The recognizer is tested processing a set of CVs and returning the entities found in each CV.


In [None]:
DATADIR = Path(".").parent / "tests" / "data"
cvs = yaml.safe_load((DATADIR / 'curricula.yaml').read_text("utf-8"))


In [None]:
# Prepare the data for the test.


def model_factory(model_name, patterns=None, config=None):
    model = spacy.load(model_name)
    if patterns:
        config = config or {}
        ruler = model.add_pipe("entity_ruler", **config)
        ruler.add_patterns(esco_p)
    return model


testcases = {
    "base": model_factory("en_core_web_md"),
    "trf": model_factory("en_core_web_trf"),
    "trf_pre": model_factory("en_core_web_trf", esco_p, config={"before": "ner"}),
    "trf_post": model_factory("en_core_web_trf", esco_p, config={"after": "ner"}),
}


In [None]:
# Run the testcases and save each result asap, since the test can take a long time.
results_out = Path("results.out")
with results_out.open("wb") as fh:
    fh.write(b"[")
    for model_name, nlp_model in testcases.items():
        for doc, cv in nlp_model.pipe([(cv["text"], cv) for cv in cvs], as_tuples=True):
            stats = get_stats(doc)
            stats["model"] = model_name
            fh.write(json.dumps(stats).encode())
            fh.write(b",\n")
    fh.write(b"]")

In [None]:
results = Path("results.out").read_text()
data=yaml.safe_load(results)
df = pd.DataFrame(data)
df["model"] = df.index // 9
# aggregate the dataframe above by doc_id, using the couple (model, ent_.._count) as columns
# and the doc_id as the index
results = df.groupby(["doc_id", "model"]).agg(list).unstack()

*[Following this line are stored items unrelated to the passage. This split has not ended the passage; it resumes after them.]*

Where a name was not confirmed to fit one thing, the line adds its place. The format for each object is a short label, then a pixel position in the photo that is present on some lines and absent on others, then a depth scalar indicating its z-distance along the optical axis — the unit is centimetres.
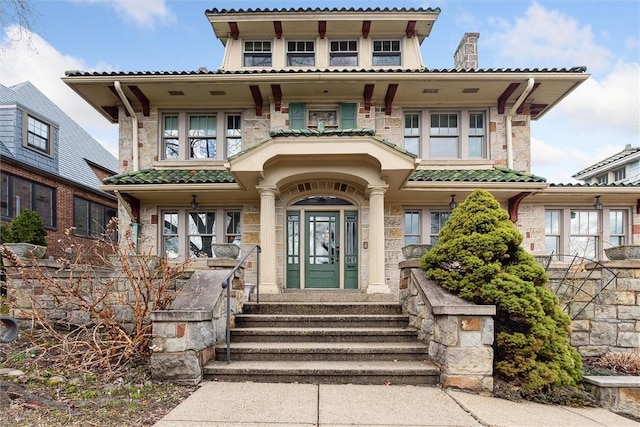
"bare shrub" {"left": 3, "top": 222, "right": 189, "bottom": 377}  479
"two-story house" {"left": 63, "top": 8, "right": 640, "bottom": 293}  841
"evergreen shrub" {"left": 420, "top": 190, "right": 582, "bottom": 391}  439
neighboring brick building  1230
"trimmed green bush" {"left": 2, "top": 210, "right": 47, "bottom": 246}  995
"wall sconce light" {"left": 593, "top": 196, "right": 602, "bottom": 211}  891
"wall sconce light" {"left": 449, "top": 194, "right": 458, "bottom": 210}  871
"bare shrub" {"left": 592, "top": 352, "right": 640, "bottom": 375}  534
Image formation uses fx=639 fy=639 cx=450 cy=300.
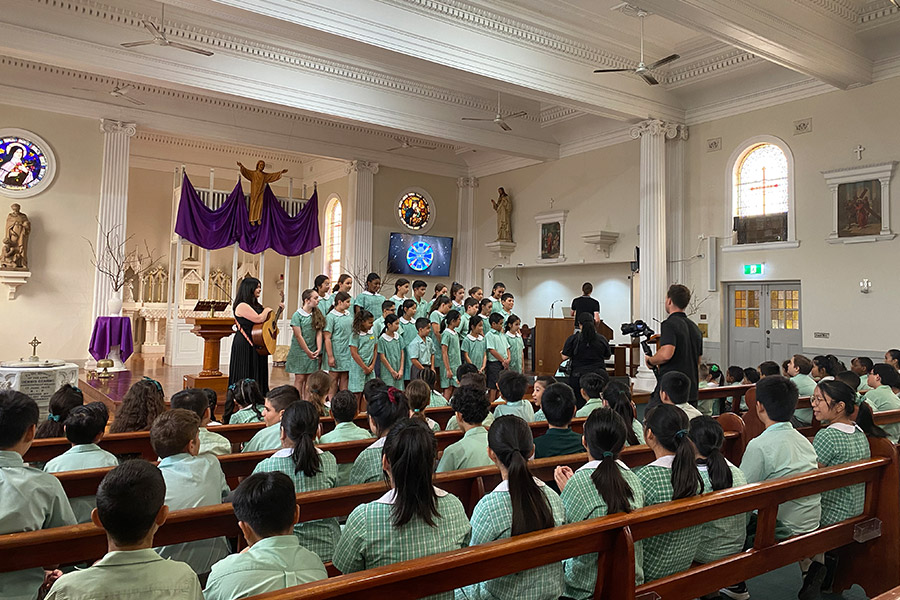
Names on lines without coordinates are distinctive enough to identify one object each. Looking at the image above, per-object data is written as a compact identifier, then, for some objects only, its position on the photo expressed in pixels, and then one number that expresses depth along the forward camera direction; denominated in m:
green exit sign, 10.16
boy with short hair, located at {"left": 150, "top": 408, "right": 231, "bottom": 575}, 2.53
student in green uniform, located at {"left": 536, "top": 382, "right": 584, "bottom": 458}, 3.26
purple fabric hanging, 11.34
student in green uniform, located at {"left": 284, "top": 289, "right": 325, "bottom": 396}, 6.59
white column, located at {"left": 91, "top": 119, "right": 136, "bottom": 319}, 10.67
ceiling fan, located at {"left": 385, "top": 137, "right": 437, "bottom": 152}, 13.35
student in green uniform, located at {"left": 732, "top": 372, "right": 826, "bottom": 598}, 2.87
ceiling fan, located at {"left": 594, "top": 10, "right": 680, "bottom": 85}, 7.46
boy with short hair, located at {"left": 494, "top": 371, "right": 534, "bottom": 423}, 4.14
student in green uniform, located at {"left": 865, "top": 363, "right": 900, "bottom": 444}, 4.78
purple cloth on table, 9.41
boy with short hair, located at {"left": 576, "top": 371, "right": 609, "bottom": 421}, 4.66
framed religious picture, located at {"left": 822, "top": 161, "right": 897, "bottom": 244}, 8.77
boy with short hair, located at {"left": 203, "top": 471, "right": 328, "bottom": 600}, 1.67
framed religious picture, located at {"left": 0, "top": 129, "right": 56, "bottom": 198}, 10.23
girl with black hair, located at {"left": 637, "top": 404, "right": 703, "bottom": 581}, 2.37
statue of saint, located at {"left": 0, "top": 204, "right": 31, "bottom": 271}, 10.05
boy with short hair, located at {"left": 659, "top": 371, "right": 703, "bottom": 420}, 3.78
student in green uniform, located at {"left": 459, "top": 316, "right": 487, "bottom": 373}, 7.42
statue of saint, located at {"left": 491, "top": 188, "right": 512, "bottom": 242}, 14.38
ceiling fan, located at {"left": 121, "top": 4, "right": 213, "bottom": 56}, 7.11
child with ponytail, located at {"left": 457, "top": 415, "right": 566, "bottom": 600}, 2.01
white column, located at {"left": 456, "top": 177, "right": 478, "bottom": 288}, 15.33
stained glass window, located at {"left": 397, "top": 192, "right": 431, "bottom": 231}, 14.79
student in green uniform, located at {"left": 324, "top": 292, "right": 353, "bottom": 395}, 6.73
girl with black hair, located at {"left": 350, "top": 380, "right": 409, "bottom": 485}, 2.92
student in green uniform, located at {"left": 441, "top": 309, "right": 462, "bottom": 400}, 7.16
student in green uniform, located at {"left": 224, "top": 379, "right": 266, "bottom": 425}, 4.25
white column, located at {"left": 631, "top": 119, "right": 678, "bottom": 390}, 10.61
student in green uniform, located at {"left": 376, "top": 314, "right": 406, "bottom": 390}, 6.87
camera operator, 4.77
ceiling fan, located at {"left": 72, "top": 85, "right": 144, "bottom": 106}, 10.38
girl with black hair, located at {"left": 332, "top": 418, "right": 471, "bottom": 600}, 2.00
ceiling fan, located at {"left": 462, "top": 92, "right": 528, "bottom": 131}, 9.62
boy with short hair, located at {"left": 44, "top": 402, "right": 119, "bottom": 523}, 2.84
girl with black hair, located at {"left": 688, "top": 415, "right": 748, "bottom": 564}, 2.55
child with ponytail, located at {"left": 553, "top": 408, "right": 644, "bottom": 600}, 2.20
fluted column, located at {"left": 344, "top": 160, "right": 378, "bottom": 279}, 13.97
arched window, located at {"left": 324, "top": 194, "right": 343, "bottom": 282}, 15.78
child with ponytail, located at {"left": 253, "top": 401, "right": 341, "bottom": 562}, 2.56
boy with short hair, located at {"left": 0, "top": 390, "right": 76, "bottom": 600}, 2.00
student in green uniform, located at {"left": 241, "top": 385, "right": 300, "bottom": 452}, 3.38
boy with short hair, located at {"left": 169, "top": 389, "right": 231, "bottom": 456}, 3.18
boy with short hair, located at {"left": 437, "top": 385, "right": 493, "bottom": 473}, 3.14
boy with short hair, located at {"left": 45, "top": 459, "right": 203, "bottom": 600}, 1.44
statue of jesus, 11.34
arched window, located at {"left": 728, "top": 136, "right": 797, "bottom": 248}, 9.91
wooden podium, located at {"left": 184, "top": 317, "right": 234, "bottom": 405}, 6.97
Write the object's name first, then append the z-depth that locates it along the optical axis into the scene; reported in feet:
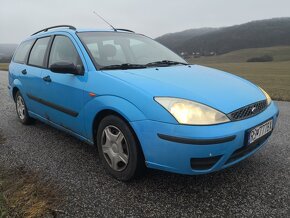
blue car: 6.00
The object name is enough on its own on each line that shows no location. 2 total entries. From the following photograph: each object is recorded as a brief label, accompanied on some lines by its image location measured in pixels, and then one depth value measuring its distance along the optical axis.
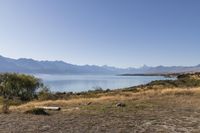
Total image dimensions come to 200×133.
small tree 17.76
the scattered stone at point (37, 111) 8.87
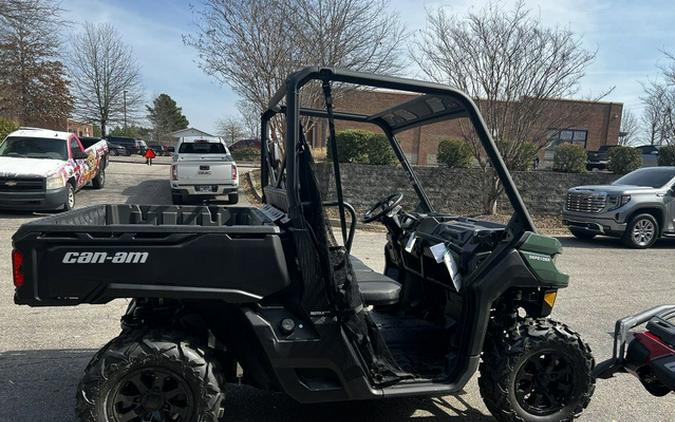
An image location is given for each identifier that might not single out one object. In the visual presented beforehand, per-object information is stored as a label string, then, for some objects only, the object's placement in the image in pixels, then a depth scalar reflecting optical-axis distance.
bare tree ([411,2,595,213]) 12.18
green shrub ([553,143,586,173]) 15.76
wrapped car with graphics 9.96
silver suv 10.34
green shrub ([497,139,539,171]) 13.44
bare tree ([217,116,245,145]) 59.06
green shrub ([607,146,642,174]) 15.95
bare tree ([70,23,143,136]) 34.85
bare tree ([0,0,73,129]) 17.16
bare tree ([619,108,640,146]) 46.50
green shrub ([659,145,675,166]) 16.73
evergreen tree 60.93
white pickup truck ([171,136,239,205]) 12.73
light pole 36.67
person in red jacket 25.50
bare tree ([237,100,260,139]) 23.01
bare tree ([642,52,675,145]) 17.36
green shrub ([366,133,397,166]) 14.55
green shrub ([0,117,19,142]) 19.52
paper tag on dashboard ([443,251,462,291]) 3.10
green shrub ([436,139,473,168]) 14.91
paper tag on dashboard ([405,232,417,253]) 3.56
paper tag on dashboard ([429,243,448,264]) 3.13
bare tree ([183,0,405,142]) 13.66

# Experiment the saved model

Now that we have a saved model, we can experiment with it.


In [None]:
import spacy
import sys
import re
from spacy import displacy

DATADIR = Path(sys.path[0]).parent / "tests" / "data"

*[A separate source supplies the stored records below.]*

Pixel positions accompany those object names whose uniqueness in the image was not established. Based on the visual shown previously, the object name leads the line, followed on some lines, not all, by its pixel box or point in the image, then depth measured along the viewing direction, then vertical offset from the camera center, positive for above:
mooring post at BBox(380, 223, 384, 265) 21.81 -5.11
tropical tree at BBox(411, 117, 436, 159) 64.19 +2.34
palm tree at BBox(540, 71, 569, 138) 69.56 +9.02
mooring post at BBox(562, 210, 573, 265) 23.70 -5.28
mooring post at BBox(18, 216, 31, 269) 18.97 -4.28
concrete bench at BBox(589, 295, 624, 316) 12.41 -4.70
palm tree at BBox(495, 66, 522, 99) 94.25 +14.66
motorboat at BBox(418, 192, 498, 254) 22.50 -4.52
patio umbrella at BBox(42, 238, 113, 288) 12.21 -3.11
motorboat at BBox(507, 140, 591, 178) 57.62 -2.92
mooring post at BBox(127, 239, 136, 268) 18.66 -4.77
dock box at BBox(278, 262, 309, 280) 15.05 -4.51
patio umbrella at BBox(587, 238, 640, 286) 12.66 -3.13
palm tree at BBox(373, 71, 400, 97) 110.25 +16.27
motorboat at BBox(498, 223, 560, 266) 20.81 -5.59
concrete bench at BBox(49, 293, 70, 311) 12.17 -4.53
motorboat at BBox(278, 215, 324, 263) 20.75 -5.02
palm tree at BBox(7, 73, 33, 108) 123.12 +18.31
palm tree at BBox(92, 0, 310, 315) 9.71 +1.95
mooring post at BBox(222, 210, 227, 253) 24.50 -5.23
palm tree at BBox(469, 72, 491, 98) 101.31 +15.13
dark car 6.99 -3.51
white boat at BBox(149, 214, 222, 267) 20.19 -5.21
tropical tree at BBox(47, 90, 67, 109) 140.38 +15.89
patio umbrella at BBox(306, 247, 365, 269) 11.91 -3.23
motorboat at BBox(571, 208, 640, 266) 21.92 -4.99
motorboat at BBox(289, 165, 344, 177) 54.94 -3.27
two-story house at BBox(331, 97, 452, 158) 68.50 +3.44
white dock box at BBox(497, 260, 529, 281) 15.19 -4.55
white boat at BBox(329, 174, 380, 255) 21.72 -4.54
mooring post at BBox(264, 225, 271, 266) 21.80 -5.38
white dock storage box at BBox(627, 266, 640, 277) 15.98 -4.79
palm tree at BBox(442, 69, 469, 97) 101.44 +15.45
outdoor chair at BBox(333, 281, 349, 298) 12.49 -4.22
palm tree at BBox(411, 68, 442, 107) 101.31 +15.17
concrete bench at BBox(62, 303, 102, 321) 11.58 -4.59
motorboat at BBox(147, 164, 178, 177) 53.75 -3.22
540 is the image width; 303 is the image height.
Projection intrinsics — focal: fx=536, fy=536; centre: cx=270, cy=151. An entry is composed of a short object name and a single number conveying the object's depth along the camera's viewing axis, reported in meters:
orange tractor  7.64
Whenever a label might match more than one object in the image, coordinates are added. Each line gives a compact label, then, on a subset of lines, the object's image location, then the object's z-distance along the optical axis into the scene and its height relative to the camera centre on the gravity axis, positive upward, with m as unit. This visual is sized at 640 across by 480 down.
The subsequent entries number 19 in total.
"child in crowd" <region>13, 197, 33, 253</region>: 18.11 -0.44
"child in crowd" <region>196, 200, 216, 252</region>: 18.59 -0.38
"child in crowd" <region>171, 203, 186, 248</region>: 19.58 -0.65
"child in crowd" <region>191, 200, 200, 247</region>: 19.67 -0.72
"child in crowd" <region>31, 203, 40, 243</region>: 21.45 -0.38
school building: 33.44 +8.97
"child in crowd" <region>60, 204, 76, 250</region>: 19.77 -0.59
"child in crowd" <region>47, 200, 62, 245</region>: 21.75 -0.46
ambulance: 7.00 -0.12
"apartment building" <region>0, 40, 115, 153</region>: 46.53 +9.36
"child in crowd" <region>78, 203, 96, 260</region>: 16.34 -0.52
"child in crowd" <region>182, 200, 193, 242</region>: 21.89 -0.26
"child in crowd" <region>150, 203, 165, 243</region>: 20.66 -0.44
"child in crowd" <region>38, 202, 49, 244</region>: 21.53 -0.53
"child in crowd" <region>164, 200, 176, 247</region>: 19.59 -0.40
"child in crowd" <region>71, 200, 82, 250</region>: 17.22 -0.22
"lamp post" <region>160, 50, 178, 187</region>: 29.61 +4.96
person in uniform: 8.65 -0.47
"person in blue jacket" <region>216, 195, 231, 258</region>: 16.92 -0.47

nlp_esco = spacy.load("../generated/en_core_web_trf_esco_ner/")

In [None]:
text_raw = (DATADIR / "rpolli.txt").read_text()
text = re.sub('\n+','\n',text_raw)

In [None]:
doc = nlp_esco(text.replace("\n", " "))

In [None]:
# Start analyzing the parts of speech (POS)
from collections import Counter
most_common = lambda pos: Counter([ t.lemma_ for t in doc if t.pos_ == pos and len(t.text)> 2]).most_common(6) 
print("Most common verbs", most_common("VERB"))
print("Most common nouns", most_common("NOUN"))

In [None]:
# Now a nice display
displacy.render(doc, style="ent", jupyter=True)

In [None]:
def get_stats(doc):
    doc_id = sha256(doc.text.encode("utf-8")).hexdigest()
    all_entities = [(ent.text, ent.label_) for ent in doc.ents]
    ent_count = len(all_entities)
    ent_unique = set(all_entities)
    ent_unique_count = len(ent_unique)
    ent_text_unique = set(text for text, _ in ent_unique)
    ent_text_unique_count = len(ent_text_unique)
    ent_skills = set((t, l) for t, l in ent_unique if l in ("ESCO", "PRODUCT"))
    ent_skills_text_unique = len(set(text for text, _ in ent_skills))
    return {
        "doc_id": doc_id,
        "ent_count": ent_count,
        "ent_unique": list(ent_unique),
        "ent_unique_count": ent_unique_count,
        "ent_text_unique": list(ent_text_unique),
        "ent_text_unique_count": ent_text_unique_count,
        "ent_skills": list(ent_skills),
        "ent_skills_text_unique": ent_skills_text_unique,
    }

get_stats(doc)

In [None]:
from esco import infer_skills_from_products, infer_skills_from_skill

s_ = infer_skills_from_products(skills, product_labels=[t.text for t in doc.ents if t.label_ in ( "PRODUCT", "ESCO"   )])
print(yaml.safe_dump(s_))
print(yaml.safe_dump(list(infer_skills_from_skill(k) for k in s_)))

## Some takings

- The model is not perfect, but it is a good starting point for further improvements.
- Even a simple lexical analysis can provide useful insights.
- It is helpful to identify legacy skills that are no more relevant in the current market.
- The model is good at identifying knowledges (e.g., programming languages, tools).
- The model is not good at identifying skills made up of multiple words (e.g., "can do X"). This could be addressed in different ways.